The start of this thread was a toot about SUVs so large the drivers can't see children (which has led to a number of crushing deaths over the past few years) and can't fit in parking spots. It's deadly, anti-social, and an arms race. Society needs to stop it.

@cstross @mekkaokereke @christineburns I lived opposite my school as a child. I got run over a couple if times by mothers in small cars who just were parking in the wrong place, not concentrating due to kids in the car and so on. I wonder what comes first here. Arrogant parents who aren’t looking out for others often drive silly big vehicles. So is it the car or is it that kind of car is driven by a bad driver. Many of these vehicles have driving aids to make it easier to see around the vehicle. Also if you are wealthy enough to buy a large SUV you can pay for the vehicle licence. I don’t think it will limit the vehicles. What’s your feeling about vans.
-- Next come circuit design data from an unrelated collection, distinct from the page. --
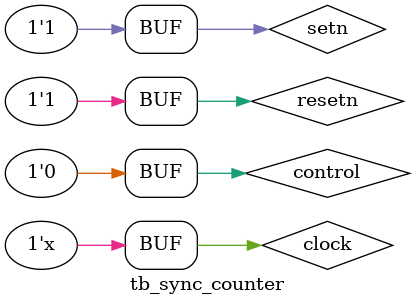
<source format=v>

`timescale 10ps/1ps

module tb_sync_counter;
	reg control, setn, resetn, clock; 
	wire [2:0] Q;
wire NS, EW;

	sync_counter test(Q, control, setn, resetn, clock, NS, EW);
 
	initial
	begin
		control <= 1;
		setn <= 0;
		resetn <= 1;
		clock <= 0;

		#1 setn <= 1;
		#20 control <= 0;
	end
 
	always
		#1 clock = ~clock;
endmodule

</source>
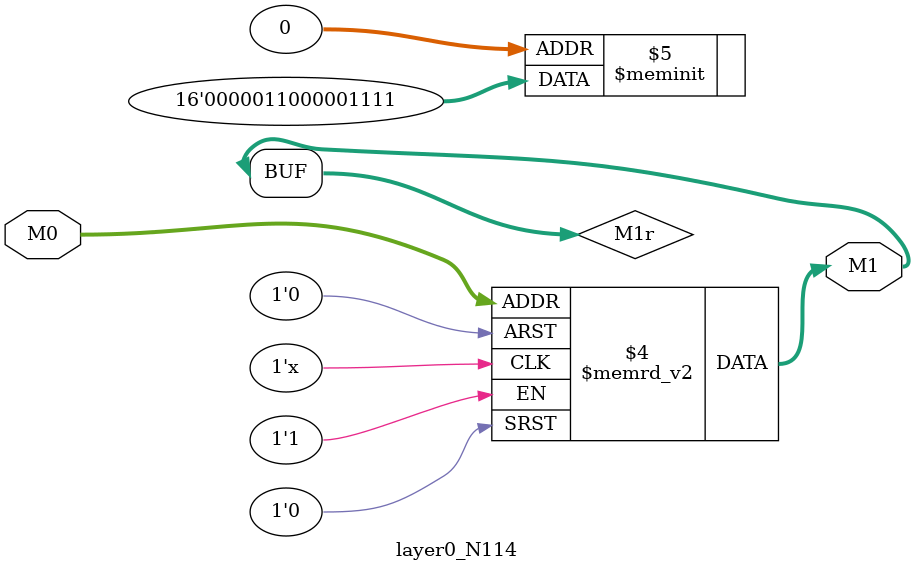
<source format=v>
module layer0_N114 ( input [2:0] M0, output [1:0] M1 );

	(*rom_style = "distributed" *) reg [1:0] M1r;
	assign M1 = M1r;
	always @ (M0) begin
		case (M0)
			3'b000: M1r = 2'b11;
			3'b100: M1r = 2'b10;
			3'b010: M1r = 2'b00;
			3'b110: M1r = 2'b00;
			3'b001: M1r = 2'b11;
			3'b101: M1r = 2'b01;
			3'b011: M1r = 2'b00;
			3'b111: M1r = 2'b00;

		endcase
	end
endmodule

</source>
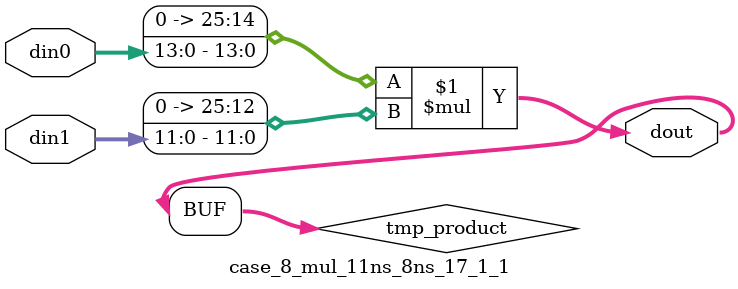
<source format=v>

`timescale 1 ns / 1 ps

 (* use_dsp = "no" *)  module case_8_mul_11ns_8ns_17_1_1(din0, din1, dout);
parameter ID = 1;
parameter NUM_STAGE = 0;
parameter din0_WIDTH = 14;
parameter din1_WIDTH = 12;
parameter dout_WIDTH = 26;

input [din0_WIDTH - 1 : 0] din0; 
input [din1_WIDTH - 1 : 0] din1; 
output [dout_WIDTH - 1 : 0] dout;

wire signed [dout_WIDTH - 1 : 0] tmp_product;
























assign tmp_product = $signed({1'b0, din0}) * $signed({1'b0, din1});











assign dout = tmp_product;





















endmodule

</source>
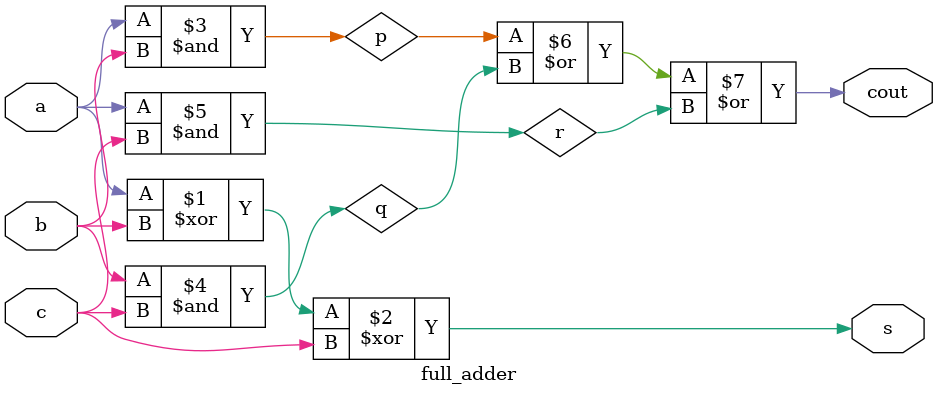
<source format=v>
`timescale 1ns / 1ps
module full_adder(s,cout,a,b,c);
input a,b,c;
output s,cout;
xor a1(s,a,b,c);
and a2(p,a,b);
and a3(q,b,c);
and a4(r,a,c);
or a5(cout,p,q,r);
endmodule

</source>
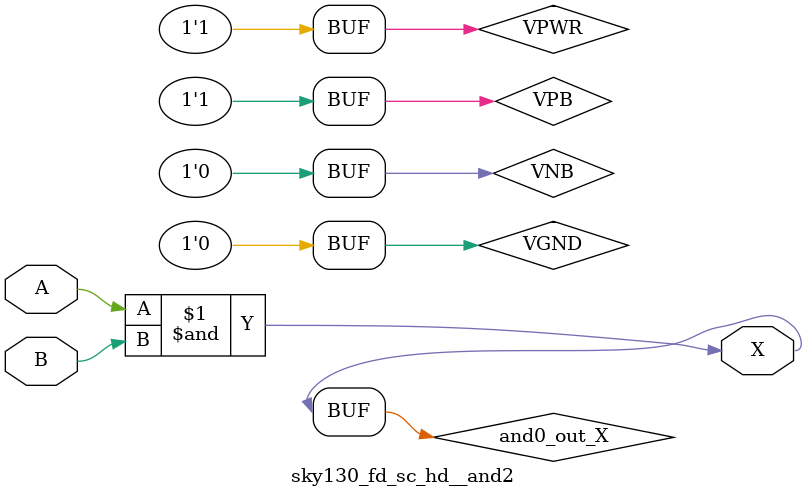
<source format=v>
/*
 * Copyright 2020 The SkyWater PDK Authors
 *
 * Licensed under the Apache License, Version 2.0 (the "License");
 * you may not use this file except in compliance with the License.
 * You may obtain a copy of the License at
 *
 *     https://www.apache.org/licenses/LICENSE-2.0
 *
 * Unless required by applicable law or agreed to in writing, software
 * distributed under the License is distributed on an "AS IS" BASIS,
 * WITHOUT WARRANTIES OR CONDITIONS OF ANY KIND, either express or implied.
 * See the License for the specific language governing permissions and
 * limitations under the License.
 *
 * SPDX-License-Identifier: Apache-2.0
*/


`ifndef SKY130_FD_SC_HD__AND2_TIMING_V
`define SKY130_FD_SC_HD__AND2_TIMING_V

/**
 * and2: 2-input AND.
 *
 * Verilog simulation timing model.
 */

`timescale 1ns / 1ps
`default_nettype none

`celldefine
module sky130_fd_sc_hd__and2 (
    X,
    A,
    B
);

    // Module ports
    output X;
    input  A;
    input  B;

    // Module supplies
    supply1 VPWR;
    supply0 VGND;
    supply1 VPB ;
    supply0 VNB ;

    // Local signals
    wire and0_out_X;

    //  Name  Output      Other arguments
    and and0 (and0_out_X, A, B           );
    buf buf0 (X         , and0_out_X     );

endmodule
`endcelldefine

`default_nettype wire
`endif  // SKY130_FD_SC_HD__AND2_TIMING_V

</source>
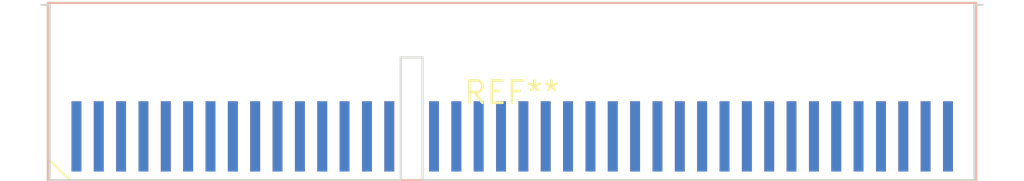
<source format=kicad_pcb>
(kicad_pcb (version 20240108) (generator pcbnew)

  (general
    (thickness 1.6)
  )

  (paper "A4")
  (layers
    (0 "F.Cu" signal)
    (31 "B.Cu" signal)
    (32 "B.Adhes" user "B.Adhesive")
    (33 "F.Adhes" user "F.Adhesive")
    (34 "B.Paste" user)
    (35 "F.Paste" user)
    (36 "B.SilkS" user "B.Silkscreen")
    (37 "F.SilkS" user "F.Silkscreen")
    (38 "B.Mask" user)
    (39 "F.Mask" user)
    (40 "Dwgs.User" user "User.Drawings")
    (41 "Cmts.User" user "User.Comments")
    (42 "Eco1.User" user "User.Eco1")
    (43 "Eco2.User" user "User.Eco2")
    (44 "Edge.Cuts" user)
    (45 "Margin" user)
    (46 "B.CrtYd" user "B.Courtyard")
    (47 "F.CrtYd" user "F.Courtyard")
    (48 "B.Fab" user)
    (49 "F.Fab" user)
    (50 "User.1" user)
    (51 "User.2" user)
    (52 "User.3" user)
    (53 "User.4" user)
    (54 "User.5" user)
    (55 "User.6" user)
    (56 "User.7" user)
    (57 "User.8" user)
    (58 "User.9" user)
  )

  (setup
    (pad_to_mask_clearance 0)
    (pcbplotparams
      (layerselection 0x00010fc_ffffffff)
      (plot_on_all_layers_selection 0x0000000_00000000)
      (disableapertmacros false)
      (usegerberextensions false)
      (usegerberattributes false)
      (usegerberadvancedattributes false)
      (creategerberjobfile false)
      (dashed_line_dash_ratio 12.000000)
      (dashed_line_gap_ratio 3.000000)
      (svgprecision 4)
      (plotframeref false)
      (viasonmask false)
      (mode 1)
      (useauxorigin false)
      (hpglpennumber 1)
      (hpglpenspeed 20)
      (hpglpendiameter 15.000000)
      (dxfpolygonmode false)
      (dxfimperialunits false)
      (dxfusepcbnewfont false)
      (psnegative false)
      (psa4output false)
      (plotreference false)
      (plotvalue false)
      (plotinvisibletext false)
      (sketchpadsonfab false)
      (subtractmaskfromsilk false)
      (outputformat 1)
      (mirror false)
      (drillshape 1)
      (scaleselection 1)
      (outputdirectory "")
    )
  )

  (net 0 "")

  (footprint "Samtec_MECF-40-0_-L-DV_2x40_P1.27mm_Polarized_Edge" (layer "F.Cu") (at 0 0))

)

</source>
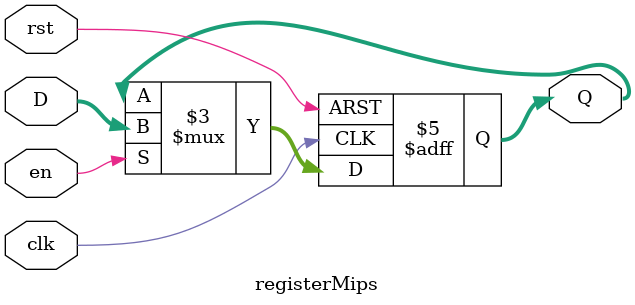
<source format=v>
module registerMips ( input [4:0]D,
							 input clk,
							 input rst,
							 input en,
							 output reg[4:0]Q);
       
always @ (posedge clk or posedge rst)
 if (rst)
  Q<=0;
 else if (en)
  Q<=D;
 else 
	Q<=Q;
  
endmodule

</source>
Where I live there are many trades people. Family vehicles are often a small car and a transit or VW van.
@cstross @cyberspice @mekkaokereke @christineburns Gas guzzlers aren't going away. They're just getting bigger and bigger.
@ellenor2000 @cyberspice @mekkaokereke @christineburns Yes, which is why government intervention and punitive regulation (or taxation) is essential. The public good trumps the private profits of the gas guzzler manufacturers, and the carefully cultivated ego prosthesis of their customers.
@cstross @mekkaokereke
Some states do it by weight.
Like your idea in general, but would not give special discount to commercial vehicles.
@cstross @mekkaokereke Tom Conte the actor once said at that time he didn't have to pay London congestion charge on his Land Rover as it had 12 seats and was considered a bus. Leave height alone. If you want smaller cars they may have to get taller. Tokyo has a maximum car size that can be parked on the road
@cstross @mekkaokereke Most of the world already does this by taxing gasoline which is effectively a vehicle weight tax. An untouchable third rail in US politics unfortunately.

@cstross @mekkaokereke

While taxing by volume is possible, taxing by weight is more practical, and overall more appropriate.

A number of countries do this currently, and it works reasonably well.

@cstross @[email protected] Dutch road taxes use (empty) weight and fuel type and commercial use as some of the factors to calculate taxation levels.

It's definitely an incentive for people to buy smaller cars, but not quite there yet to really influence the richer classes.

@cstross dividing by the number of seats would be counterproductive IMO since most cars miles are driven with a single occupant no matter the number of seats, and most of those huge vehicles have a lot of seats
@dfwest It's an out for buses.
@cstross @dfwest why would buses be taxed to begin with?